Jesse Part 2: Le French Dip
So, last night Jesse narrowed the women down from 15 to 10. The episode started with the announcement that there were going to be two group dates and one individual date, with the woman he gave his "first impression" rose to: Trish.
Trish is my least favorite of the otherwise completely vanilla women. She's this bony, tan, mean looking woman, a 28 year old "model" who constantly talks about money, tanned in her thong so that her butt would be "ready for the individual overnight dates," and so forth. Horrible. She also has that hairdo that makes all women look like horses--you know the one: teased straight up in a narrow lump on top of the head, then combed back and straight down. It's like a reverse mullet, if you will.
Anyhow, so the first group date happens, which is tubing. All the women are wearing matching pink ugg boots (oh dear lord), giggling a ton, and attempting to throw themselves down on Jesse. Gee gidget, how fun is that????!!! Nothing much there.
Then Jesse has his individual date with Trish, who was all excited because she got her hair done by Kristov (or however you spell it). Looked the same to me. Anyway, they go to the opera, which is in french. She makes the comment, "I can do things in french, but I can't speak it." AUGH. Then she and Jesse attempt to have their version of a saucy conversation, which is just sad and uncreative and if I'm being honest, vaguely gross. She crawls on top of him in the limo on the way home and sticks her tongue down his throat. Jesse is like, "I'm real impressed with Trish..." and my viewing buddy is like, "Wouldn't take much for you, dude...."

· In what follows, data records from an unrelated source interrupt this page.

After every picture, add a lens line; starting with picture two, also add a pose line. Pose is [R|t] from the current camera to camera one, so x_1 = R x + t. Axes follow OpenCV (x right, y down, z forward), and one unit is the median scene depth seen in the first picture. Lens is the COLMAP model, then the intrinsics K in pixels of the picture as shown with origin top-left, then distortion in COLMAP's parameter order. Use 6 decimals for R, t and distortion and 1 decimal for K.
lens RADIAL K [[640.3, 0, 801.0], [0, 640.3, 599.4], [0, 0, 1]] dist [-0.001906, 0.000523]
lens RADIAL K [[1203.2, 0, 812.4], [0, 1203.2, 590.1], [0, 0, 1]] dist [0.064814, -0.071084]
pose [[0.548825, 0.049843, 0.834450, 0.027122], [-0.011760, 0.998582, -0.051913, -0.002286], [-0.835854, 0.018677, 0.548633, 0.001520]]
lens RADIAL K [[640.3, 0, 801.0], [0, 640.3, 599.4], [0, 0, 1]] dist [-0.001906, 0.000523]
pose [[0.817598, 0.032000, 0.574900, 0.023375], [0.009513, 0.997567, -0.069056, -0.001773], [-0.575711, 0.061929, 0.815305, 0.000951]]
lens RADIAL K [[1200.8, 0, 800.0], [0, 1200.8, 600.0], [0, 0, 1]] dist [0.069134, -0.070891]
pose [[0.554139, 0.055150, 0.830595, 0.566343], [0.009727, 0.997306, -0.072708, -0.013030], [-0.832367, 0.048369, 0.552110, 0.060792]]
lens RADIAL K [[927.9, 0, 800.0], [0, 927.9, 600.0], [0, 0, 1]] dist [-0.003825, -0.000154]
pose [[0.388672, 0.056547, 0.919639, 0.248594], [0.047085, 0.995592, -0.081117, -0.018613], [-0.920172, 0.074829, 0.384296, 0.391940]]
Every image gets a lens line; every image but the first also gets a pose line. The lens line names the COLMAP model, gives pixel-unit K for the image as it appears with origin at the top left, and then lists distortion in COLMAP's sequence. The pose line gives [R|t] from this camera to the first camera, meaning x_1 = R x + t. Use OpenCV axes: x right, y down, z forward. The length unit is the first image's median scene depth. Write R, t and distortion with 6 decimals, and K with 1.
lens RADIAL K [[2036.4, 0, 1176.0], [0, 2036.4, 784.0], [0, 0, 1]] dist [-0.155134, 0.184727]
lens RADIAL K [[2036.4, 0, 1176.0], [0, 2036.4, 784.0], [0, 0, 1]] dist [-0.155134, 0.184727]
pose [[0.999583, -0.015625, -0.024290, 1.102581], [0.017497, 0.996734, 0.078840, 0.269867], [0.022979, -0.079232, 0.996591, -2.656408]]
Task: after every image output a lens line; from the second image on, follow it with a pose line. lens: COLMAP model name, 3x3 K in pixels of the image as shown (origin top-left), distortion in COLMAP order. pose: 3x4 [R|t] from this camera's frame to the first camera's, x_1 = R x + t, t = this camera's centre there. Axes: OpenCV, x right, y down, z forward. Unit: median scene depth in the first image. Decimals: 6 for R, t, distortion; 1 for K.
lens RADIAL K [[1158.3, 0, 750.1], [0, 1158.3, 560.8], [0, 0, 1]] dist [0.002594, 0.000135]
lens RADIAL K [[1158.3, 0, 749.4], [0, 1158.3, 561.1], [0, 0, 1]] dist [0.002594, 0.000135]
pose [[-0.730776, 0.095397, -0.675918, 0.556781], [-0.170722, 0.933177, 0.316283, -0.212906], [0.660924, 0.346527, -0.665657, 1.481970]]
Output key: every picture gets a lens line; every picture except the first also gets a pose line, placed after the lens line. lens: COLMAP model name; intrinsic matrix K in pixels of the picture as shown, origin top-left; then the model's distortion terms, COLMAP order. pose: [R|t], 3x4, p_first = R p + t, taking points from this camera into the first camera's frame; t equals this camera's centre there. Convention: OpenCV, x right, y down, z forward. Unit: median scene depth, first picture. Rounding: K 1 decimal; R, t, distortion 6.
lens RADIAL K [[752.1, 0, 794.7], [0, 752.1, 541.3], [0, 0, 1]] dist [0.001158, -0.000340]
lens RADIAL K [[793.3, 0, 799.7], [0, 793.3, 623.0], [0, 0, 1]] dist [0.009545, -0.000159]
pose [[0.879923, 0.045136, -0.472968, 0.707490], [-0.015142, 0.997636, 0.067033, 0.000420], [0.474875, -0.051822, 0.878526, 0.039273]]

On this date, Jesse sticks his foot in his mouth big time. He says, "I'm just tired of waking up in the morning and seeing a stranger." chirp chirp the silence was deafening. A woman called him on it later on, and hetotally backpeddled, saying "I haven't done that in a while, but what I'm really looking for...." dumb stupid jock fuckwit. So in the end, even me screaming, cajoling, BEGGING Jesse via the television to pick some of the more interesting women, he picked an entire gaggle of blonde 20 year olds who giggled and shirked, except for the beauty pagent winner who I swear has a lazy eye and a cheerleader who actually did a cheer when he gave her a rose, complete with fist pumping in the air.